An African elephant named Kenia enjoyed a brief sense of freedom this week when she dashed through the electric fence of her circus just to explore her surroundings.

The circus she joined happened to be in the small German town of Neuwied.

Surreal probably does not begin to describe the experience of the locals strolling along the sidewalk, who had to stop to let Kenia pass.

But Kenia’s little trip was called “a short and peaceful excursion.” She just seemed to enjoy being able to pinpoint where and when she went.

African elephants are emotionally complex and very intelligent animals who in the wild travel in large tightly-bonded herds. They travel an average of 15 miles per day — Kenia was only able to go a little over a half a mile on her solitary walk before she was captured and taken back to the circus.

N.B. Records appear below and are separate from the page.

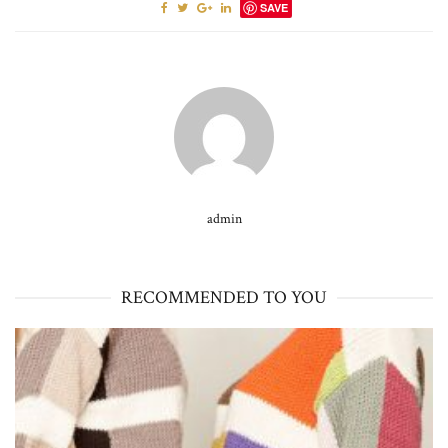
SAVE
admin
RECOMMENDED TO YOU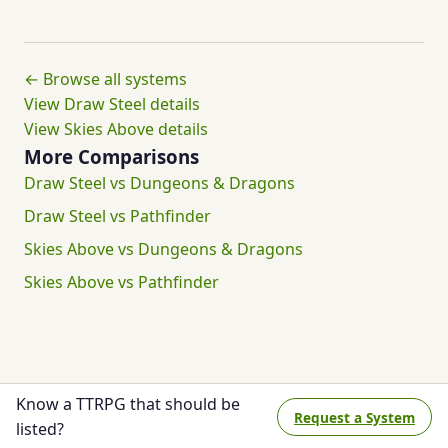
← Browse all systems
View Draw Steel details
View Skies Above details
More Comparisons
Draw Steel vs Dungeons & Dragons
Draw Steel vs Pathfinder
Skies Above vs Dungeons & Dragons
Skies Above vs Pathfinder
Know a TTRPG that should be
Request a System
listed?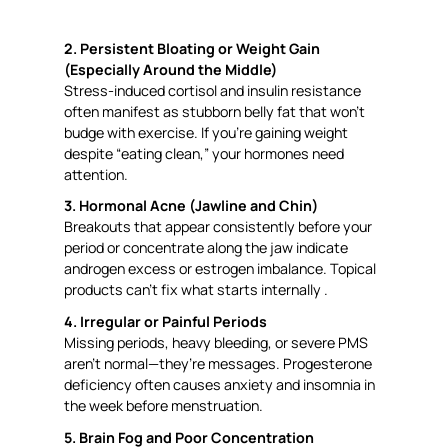
2. Persistent Bloating or Weight Gain
(Especially Around the Middle)
Stress-induced cortisol and insulin resistance
often manifest as stubborn belly fat that won’t
budge with exercise. If you’re gaining weight
despite “eating clean,” your hormones need
attention.
3. Hormonal Acne (Jawline and Chin)
Breakouts that appear consistently before your
period or concentrate along the jaw indicate
androgen excess or estrogen imbalance. Topical
products can’t fix what starts internally .
4. Irregular or Painful Periods
Missing periods, heavy bleeding, or severe PMS
aren’t normal—they’re messages. Progesterone
deficiency often causes anxiety and insomnia in
the week before menstruation.
5. Brain Fog and Poor Concentration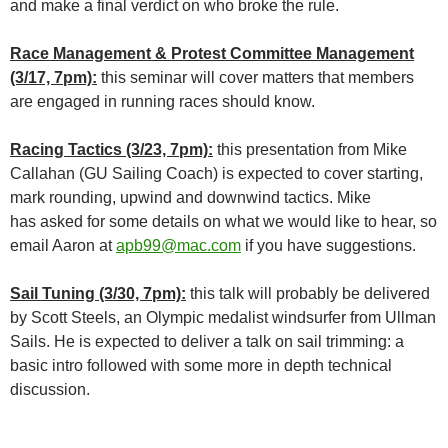
and make a final verdict on who broke the rule.
Race Management & Protest Committee Management
(3/17, 7pm):
this seminar will cover matters that members
are engaged in running races should know.
Racing Tactics (3/23, 7pm):
this presentation from Mike
Callahan (GU Sailing Coach) is expected to cover starting,
mark rounding, upwind and downwind tactics. Mike
has asked for some details on what we would like to hear, so
email Aaron at
apb99@mac.com
if you have suggestions.
Sail Tuning (3/30, 7pm):
this talk will probably be delivered
by Scott Steels, an Olympic medalist windsurfer from Ullman
Sails. He is expected to deliver a talk on sail trimming: a
basic intro followed with some more in depth technical
discussion.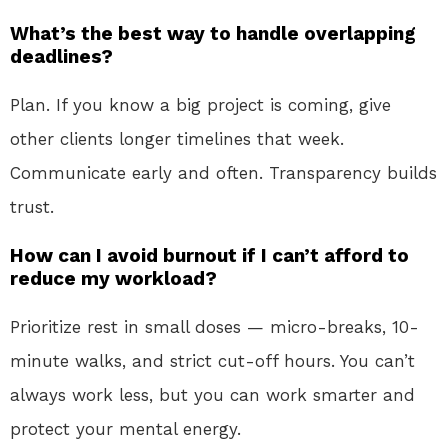
What’s the best way to handle overlapping
deadlines?
Plan. If you know a big project is coming, give
other clients longer timelines that week.
Communicate early and often. Transparency builds
trust.
How can I avoid burnout if I can’t afford to
reduce my workload?
Prioritize rest in small doses — micro-breaks, 10-
minute walks, and strict cut-off hours. You can’t
always work less, but you can work smarter and
protect your mental energy.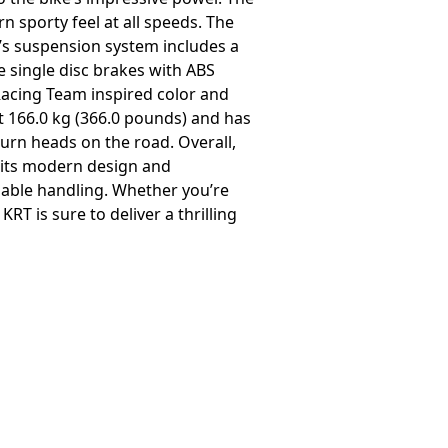
 sporty feel at all speeds. The
ke’s suspension system includes a
e single disc brakes with ABS
 Racing Team inspired color and
at 166.0 kg (366.0 pounds) and has
turn heads on the road. Overall,
h its modern design and
liable handling. Whether you’re
T is sure to deliver a thrilling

Due to the stress and abuse that circus elephants experience during training and performances, when an elephant is let loose can have deadly consequences. Just a few years ago in Germany, another elephant in a circus trampled a 65-year-old man to death while walking.

Because of the cruelty to animals and the risks to human safety when animals are free, many countries in Europe and worldwide have banned the use of wild animals in circuses. But Germany still lags behind.

It is especially that an elephant as beautiful as Kenia is still made to perform, as African elephants face many anthropogenic threats beyond their recreational use, from habitat loss to poaching. In fact, we are losing elephants at such a rapid rate that they could become extinct in our lifetime.